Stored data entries

*** Block opens ***

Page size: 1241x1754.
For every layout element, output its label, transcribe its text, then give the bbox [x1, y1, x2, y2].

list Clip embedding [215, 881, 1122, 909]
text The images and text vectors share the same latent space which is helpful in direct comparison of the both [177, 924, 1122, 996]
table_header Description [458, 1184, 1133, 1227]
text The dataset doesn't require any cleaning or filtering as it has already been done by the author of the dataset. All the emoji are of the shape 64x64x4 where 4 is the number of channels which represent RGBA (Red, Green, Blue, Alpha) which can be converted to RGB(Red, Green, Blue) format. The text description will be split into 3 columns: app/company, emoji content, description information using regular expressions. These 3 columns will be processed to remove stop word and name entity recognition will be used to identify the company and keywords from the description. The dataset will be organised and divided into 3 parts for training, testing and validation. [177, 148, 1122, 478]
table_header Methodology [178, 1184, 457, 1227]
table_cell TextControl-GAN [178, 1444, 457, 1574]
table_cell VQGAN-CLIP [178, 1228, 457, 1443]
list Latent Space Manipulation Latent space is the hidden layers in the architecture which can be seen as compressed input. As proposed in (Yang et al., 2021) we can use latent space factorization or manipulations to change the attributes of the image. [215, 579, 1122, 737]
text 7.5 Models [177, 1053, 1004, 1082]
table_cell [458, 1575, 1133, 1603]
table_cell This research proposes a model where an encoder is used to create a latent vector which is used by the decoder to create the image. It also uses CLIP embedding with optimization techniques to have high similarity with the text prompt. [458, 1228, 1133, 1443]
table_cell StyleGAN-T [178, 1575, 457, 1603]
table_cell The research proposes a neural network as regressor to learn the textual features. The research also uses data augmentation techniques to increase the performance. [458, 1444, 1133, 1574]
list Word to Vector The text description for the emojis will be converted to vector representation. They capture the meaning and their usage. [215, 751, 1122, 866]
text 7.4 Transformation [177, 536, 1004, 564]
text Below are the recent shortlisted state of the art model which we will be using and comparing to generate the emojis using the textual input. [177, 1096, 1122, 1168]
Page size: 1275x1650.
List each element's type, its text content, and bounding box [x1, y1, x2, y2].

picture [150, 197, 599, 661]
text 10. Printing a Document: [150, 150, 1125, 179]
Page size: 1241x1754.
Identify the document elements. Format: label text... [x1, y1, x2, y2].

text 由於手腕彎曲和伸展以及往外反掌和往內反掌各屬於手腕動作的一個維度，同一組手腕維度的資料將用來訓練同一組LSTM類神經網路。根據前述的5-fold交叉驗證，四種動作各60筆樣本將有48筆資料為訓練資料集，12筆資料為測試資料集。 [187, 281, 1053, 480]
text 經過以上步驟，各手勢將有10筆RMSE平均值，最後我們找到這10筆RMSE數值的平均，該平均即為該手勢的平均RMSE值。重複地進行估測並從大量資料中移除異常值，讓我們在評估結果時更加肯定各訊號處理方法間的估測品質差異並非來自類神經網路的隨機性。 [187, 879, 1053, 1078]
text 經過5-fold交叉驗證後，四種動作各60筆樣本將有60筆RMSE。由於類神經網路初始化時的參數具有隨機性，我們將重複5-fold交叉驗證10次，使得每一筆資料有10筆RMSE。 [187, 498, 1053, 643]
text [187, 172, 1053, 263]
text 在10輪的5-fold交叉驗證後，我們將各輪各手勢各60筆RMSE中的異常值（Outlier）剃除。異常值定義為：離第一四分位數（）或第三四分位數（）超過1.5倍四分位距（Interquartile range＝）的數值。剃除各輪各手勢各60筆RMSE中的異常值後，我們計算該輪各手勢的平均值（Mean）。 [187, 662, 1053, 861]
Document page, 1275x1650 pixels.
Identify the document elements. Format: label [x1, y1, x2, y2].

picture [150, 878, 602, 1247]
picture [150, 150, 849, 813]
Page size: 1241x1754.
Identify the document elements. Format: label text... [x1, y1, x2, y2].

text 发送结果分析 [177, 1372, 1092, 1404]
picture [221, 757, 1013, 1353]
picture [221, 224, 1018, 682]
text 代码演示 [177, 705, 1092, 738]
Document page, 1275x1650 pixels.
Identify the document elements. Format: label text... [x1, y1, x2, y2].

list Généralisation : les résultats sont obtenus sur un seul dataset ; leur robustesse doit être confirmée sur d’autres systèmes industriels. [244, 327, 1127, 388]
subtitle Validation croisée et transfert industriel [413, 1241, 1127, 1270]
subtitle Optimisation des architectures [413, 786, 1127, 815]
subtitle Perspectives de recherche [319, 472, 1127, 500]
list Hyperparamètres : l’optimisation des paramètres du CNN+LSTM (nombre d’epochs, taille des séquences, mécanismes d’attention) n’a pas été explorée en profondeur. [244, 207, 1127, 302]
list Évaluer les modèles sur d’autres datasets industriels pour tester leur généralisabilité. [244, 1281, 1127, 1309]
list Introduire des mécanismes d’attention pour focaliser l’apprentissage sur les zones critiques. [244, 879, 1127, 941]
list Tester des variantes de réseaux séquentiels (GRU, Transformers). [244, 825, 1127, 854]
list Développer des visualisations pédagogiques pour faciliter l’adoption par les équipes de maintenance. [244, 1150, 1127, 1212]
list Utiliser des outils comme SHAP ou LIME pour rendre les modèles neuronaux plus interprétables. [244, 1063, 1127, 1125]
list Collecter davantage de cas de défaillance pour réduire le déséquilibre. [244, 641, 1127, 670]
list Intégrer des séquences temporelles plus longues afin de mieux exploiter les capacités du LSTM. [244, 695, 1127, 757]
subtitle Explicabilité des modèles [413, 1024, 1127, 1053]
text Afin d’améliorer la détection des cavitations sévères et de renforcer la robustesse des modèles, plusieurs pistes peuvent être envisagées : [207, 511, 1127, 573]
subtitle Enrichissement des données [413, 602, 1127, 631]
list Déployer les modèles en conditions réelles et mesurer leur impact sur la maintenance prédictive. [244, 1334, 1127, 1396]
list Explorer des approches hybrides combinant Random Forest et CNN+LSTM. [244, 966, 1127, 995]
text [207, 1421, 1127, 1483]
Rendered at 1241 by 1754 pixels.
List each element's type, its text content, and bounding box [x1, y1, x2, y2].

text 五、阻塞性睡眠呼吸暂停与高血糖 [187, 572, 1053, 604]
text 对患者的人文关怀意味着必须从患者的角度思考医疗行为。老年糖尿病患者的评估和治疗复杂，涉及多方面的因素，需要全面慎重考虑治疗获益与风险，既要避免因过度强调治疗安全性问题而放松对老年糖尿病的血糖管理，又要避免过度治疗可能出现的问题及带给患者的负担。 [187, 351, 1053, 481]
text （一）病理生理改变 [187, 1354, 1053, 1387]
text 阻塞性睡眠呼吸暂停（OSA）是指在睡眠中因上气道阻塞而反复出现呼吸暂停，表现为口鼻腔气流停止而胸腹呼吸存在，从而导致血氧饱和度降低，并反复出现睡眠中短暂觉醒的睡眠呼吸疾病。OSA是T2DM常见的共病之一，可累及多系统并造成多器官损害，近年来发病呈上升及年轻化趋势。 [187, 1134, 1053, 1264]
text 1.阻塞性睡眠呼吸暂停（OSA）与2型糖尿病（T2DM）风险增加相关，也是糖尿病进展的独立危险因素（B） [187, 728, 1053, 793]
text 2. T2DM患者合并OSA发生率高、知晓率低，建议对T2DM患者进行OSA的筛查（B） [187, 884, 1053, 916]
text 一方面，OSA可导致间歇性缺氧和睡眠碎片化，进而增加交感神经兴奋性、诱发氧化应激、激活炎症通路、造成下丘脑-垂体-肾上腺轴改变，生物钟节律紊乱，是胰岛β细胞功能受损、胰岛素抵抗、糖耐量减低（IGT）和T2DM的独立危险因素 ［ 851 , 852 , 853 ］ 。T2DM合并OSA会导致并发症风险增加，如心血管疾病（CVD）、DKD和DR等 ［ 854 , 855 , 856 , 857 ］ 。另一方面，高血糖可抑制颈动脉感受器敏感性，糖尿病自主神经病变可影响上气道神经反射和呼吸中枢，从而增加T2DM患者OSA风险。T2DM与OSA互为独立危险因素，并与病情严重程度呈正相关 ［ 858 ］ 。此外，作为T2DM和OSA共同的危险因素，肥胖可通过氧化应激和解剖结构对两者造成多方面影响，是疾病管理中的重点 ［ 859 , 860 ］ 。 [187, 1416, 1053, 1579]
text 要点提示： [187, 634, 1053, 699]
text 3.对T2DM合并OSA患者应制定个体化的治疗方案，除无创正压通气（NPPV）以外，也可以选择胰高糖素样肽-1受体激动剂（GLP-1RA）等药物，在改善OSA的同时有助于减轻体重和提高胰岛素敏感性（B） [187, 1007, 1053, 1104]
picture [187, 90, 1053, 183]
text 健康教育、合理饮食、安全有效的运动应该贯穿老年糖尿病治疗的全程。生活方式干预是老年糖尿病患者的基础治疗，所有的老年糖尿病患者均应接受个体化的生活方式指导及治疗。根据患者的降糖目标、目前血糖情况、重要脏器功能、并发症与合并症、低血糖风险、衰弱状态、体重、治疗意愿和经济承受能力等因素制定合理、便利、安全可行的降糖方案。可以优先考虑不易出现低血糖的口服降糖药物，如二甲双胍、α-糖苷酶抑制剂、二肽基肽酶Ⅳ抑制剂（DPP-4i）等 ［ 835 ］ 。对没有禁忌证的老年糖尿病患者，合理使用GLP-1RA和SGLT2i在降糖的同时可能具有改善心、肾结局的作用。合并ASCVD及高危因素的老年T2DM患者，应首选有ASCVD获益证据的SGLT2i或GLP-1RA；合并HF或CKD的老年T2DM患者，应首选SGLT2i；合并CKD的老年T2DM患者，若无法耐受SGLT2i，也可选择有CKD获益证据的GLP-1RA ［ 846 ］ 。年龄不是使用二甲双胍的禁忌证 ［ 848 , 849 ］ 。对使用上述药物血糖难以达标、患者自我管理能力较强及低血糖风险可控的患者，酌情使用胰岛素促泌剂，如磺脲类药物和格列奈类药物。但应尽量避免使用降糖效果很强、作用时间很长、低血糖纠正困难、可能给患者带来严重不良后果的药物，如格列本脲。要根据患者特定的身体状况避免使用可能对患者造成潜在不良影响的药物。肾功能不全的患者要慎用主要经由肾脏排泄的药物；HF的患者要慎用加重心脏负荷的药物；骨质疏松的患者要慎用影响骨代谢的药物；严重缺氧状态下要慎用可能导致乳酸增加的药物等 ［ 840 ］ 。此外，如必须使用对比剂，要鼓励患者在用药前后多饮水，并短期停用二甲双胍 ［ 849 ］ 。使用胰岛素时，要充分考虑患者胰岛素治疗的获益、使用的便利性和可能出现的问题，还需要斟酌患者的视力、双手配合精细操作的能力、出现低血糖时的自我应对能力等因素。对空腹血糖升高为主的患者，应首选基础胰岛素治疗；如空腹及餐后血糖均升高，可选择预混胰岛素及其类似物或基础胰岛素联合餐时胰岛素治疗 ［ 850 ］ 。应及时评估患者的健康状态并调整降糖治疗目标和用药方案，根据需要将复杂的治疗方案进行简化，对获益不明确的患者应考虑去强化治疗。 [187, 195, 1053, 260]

*** Block closes ***

Output the lines above between the one holding "text [207, 1421, 1127, 1483]" and the one holding "Rendered at 1241 by 1754 pixels.", inclusive, with nothing before or after them.

• WRITTEN SOLUTION:
text [207, 1421, 1127, 1483]
Rendered at 1241 by 1754 pixels.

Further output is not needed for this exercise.